For 23 years, Cole has tied his biostatistics background to cancer. During a post-doctoral fellowship at the Dana-Farber Cancer Institute in Boston, he found he liked collaborating with oncologists and studying patient outcomes. It put him at the cross-section of numerical science and human medicine, where he could not only advance the analysis of data but also answer questions for cancer patients.

“I look for a well-designed study,” Cole says of his approach on the FDA panel. “The famous line is: ‘All studies have warts.’ None of them are perfect.”

Cole has his own system after reviewing the briefings provided by the FDA and the drug company. After he studies the information, he writes two statements -- one in support of approval, and one against it -- explaining his reasoning for each. The position that sounds most convincing tells him where to lean.

Then, Cole gets on a plane and heads to FDA headquarters in Silver Springs, Md., for the meeting. It’s more like a courtroom trial, and the committee is the jury.

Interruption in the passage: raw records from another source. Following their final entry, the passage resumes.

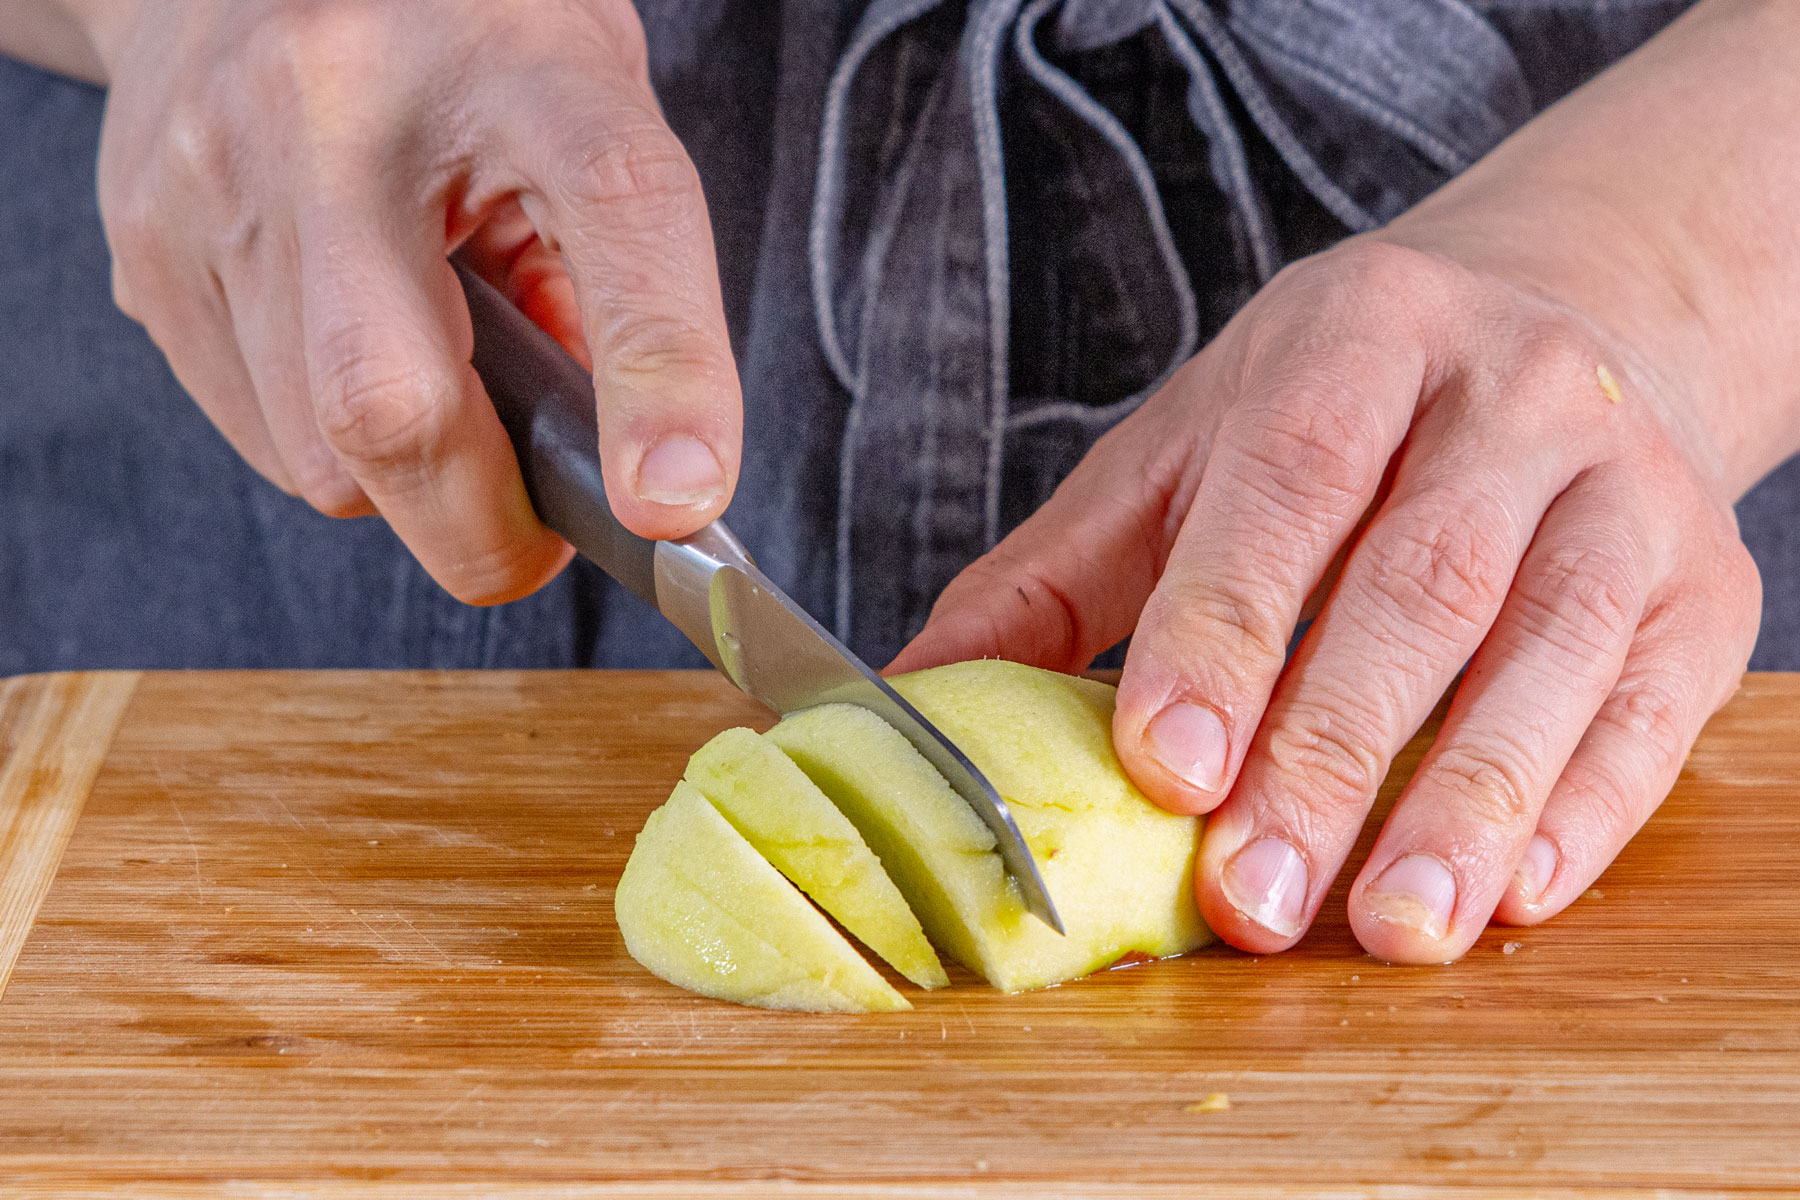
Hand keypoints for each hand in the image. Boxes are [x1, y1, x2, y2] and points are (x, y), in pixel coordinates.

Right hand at [87, 0, 739, 601]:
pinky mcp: (146, 241)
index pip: (617, 212)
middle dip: (482, 530)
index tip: (675, 502)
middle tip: (538, 542)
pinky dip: (332, 446)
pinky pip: (258, 435)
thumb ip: (620, 272)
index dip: (663, 375)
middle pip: (393, 405)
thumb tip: (631, 468)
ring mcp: (219, 174)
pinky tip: (355, 355)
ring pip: (319, 457)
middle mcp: (342, 105)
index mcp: (515, 60)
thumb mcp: (585, 111)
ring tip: (444, 389)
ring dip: (405, 483)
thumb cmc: (461, 46)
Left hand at [892, 235, 1760, 961]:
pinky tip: (1514, 892)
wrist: (1565, 320)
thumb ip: (1053, 577)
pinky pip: (1654, 702)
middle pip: (1421, 586)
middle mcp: (1507, 395)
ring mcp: (1623, 484)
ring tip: (1391, 931)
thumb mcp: (1182, 454)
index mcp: (1354, 341)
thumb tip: (909, 698)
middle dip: (1331, 755)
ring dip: (1470, 804)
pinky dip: (1587, 805)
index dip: (1227, 632)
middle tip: (1252, 899)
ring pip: (1552, 652)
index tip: (1167, 770)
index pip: (1289, 487)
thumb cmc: (1340, 410)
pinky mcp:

Each side, the drug company and the FDA staff, presents its argument. Cole and the other committee members sit at a U-shaped table and can ask questions, and he revises his previous statements. The meeting, which usually lasts a day, also includes time for public comments.

“Oftentimes, they’re patients who come and tell us stories about what they’ve been through,” Cole says. “Hearing those statements really puts some perspective on what we’re doing.”

Unlike a courtroom jury, the panelists don’t come to a consensus on a verdict at the end of the day. They simply answer “yes” or “no,” to the FDA’s question: “Should we approve this drug?” They also can comment at that time, and Cole says he sometimes reads his written statement.

With Zarxio, he says, the answer was relatively clear. The vote in favor was unanimous.

The committee played a significant role in the biosimilars review process, ensuring its transparency to the public and bringing expertise to vet critical information, says Tim Irvin, a spokesman for the Center for Drug Evaluation and Research. For now, the committee will look at every upcoming application for a new biosimilar, he says.

“We appreciate getting their feedback,” Irvin says. “It gives everybody a chance to look at the data and make sure everything is as it should be.”

Cole doesn’t expect every biosimilar review to go as smoothly. A key difference is the narrower scope of the clinical trials to show that the characteristics of the new drug and the outcomes for patients are close to those of the existing drug. It’s foreseeable that the measurements might not line up, he says.

“If there’s one chink in the armor, it opens up a question,” he says. “And then you might need a big clinical trial to answer the question.”

The committee only makes recommendations, but the FDA usually follows them. Cole says he believes all the committee members feel the weight of their decision.

“You get a collection of people together, you have a collective wisdom,” he says. “So it’s not all on one person’s shoulders.”